Os cigarros eletrónicos são substancialmente menos nocivos do que os cigarros convencionais, mas não são seguros. Contêm nicotina (que mantém a dependência), e o vapor contém substâncias químicas que podem irritar os pulmões. Os efeitos do vaping na saúde a longo prazo ainda não são conhecidos, uma vez que os cigarros eletrónicos só são utilizados de forma generalizada há pouco tempo. As autoridades de saúde aconselham que os cigarros eletrónicos não são seguros para jovens, adultos jovens, grávidas ou adultos que não utilizam atualmente produtos de tabaco. Para os fumadores adultos atuais, mudar completamente para os cigarros eletrónicos reduz, mas não elimina, os riscos para a saúde.

Algumas evidências sugerem que os cigarros eletrónicos podem ajudar fumadores adultos a deixar de fumar, sobretudo quando combinados com apoio comportamental.
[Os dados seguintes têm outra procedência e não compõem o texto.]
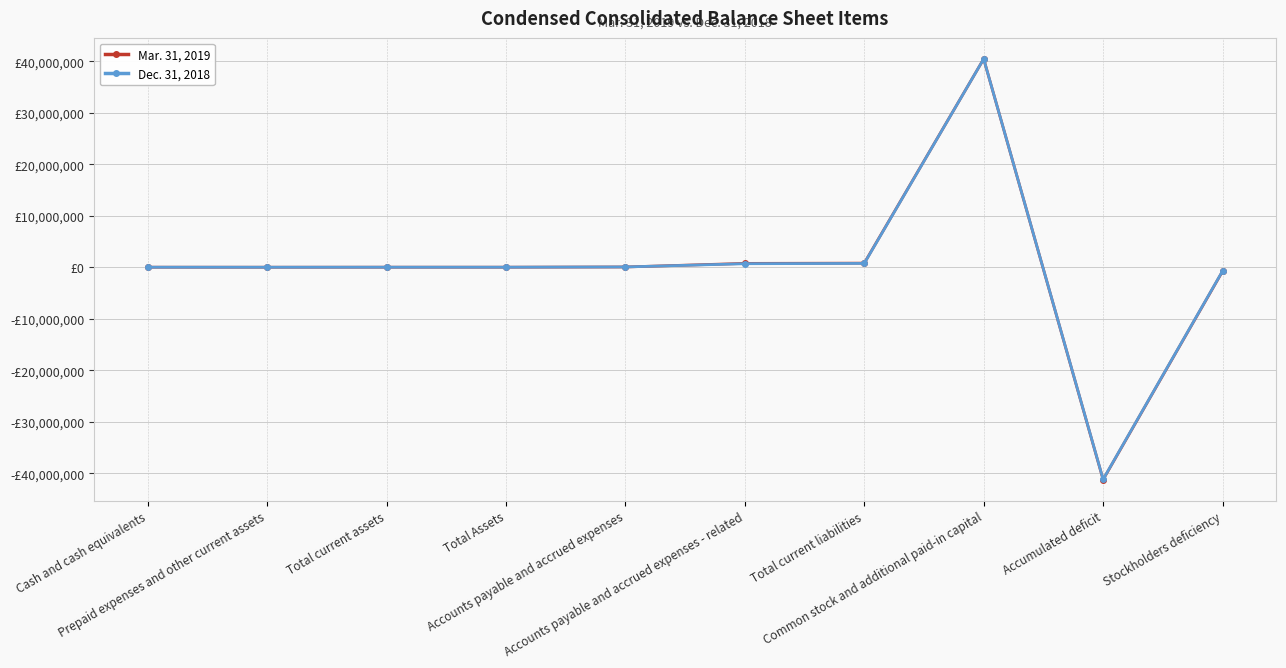

At which label is Mar. 31, 2019 closest to -394107?

Stockholders deficiency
Um ensaio de 2019 (Hajek et al., NEJM) verificou taxas de cessação mais elevadas com cigarros eletrónicos mais aconselhamento do que com TSN mais aconselhamento ao fim de um ano (18% contra 10%). No entanto, a FDA não aprovou os cigarros eletrónicos como auxiliar de cessação, e 80% dos que deixaram de fumar com cigarros eletrónicos continuavam a vapear ao fim de um ano. O NHS considera-os uma opção útil para fumadores adultos que os queiram experimentar, mas recomenda os medicamentos aprovados e a TSN como abordagens de primeira linha. Se está a pensar usar cigarros eletrónicos para deixar de fumar, fale com o seu médico ou com um profissional de cessação tabágica.
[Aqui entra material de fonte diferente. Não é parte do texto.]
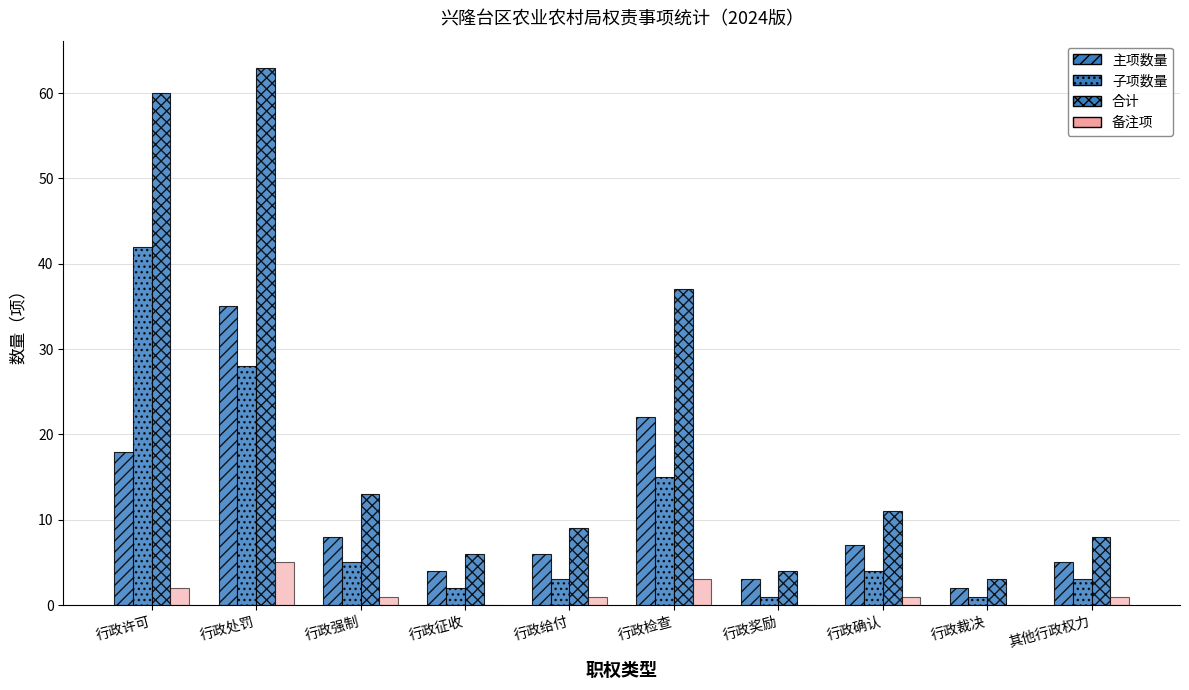

Reading left to right, extract all data points from this chart.

主项数量: 行政许可=18	行政处罚=35	行政强制=8	行政征收=4	行政给付=6	行政检查=22	行政奖励=3	行政确认=7	行政裁决=2	其他行政权力=5
子项数量: 行政许可=42	行政处罚=28	行政强制=5	行政征收=2	行政给付=3	行政检查=15	行政奖励=1	行政确认=4	行政裁决=1	其他行政权力=3
合计: 行政许可=60	行政处罚=63	行政强制=13	行政征收=6	行政给付=9	行政检查=37	行政奖励=4	行政确认=11	行政裁决=3	其他行政权力=8
备注项: 行政许可=2	行政处罚=5	行政强制=1	行政征收=0	行政给付=1	行政检查=3	行政奖励=0	行政确认=1	行政裁决=0	其他行政权力=1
O vapor passivo dos cigarros eletrónicos é substancialmente menos nocivo do que o fumo passivo dos cigarros, pois não contém os produtos da combustão do tabaco. No entanto, não é completamente inofensivo, continua a conter nicotina, partículas finas e algumas substâncias químicas potencialmente nocivas. A investigação sobre a exposição ao vapor passivo é limitada, e as autoridades de saúde recomendam não vapear perto de crianças, grávidas ou pessoas com problemas respiratórios. O vapor passivo não deve ser equiparado ao fumo passivo em termos de risco, mas também não se deve presumir que é seguro para quem está por perto.

Fontes

Fontes: Direção-Geral da Saúde (DGS) Portugal; INCA - Instituto Nacional de Câncer; OMS - Tabaco; Hajek P. et al. (2019), "A Randomized Trial of E-Cigarettes versus Nicotine-Replacement Therapy," New England Journal of Medicine.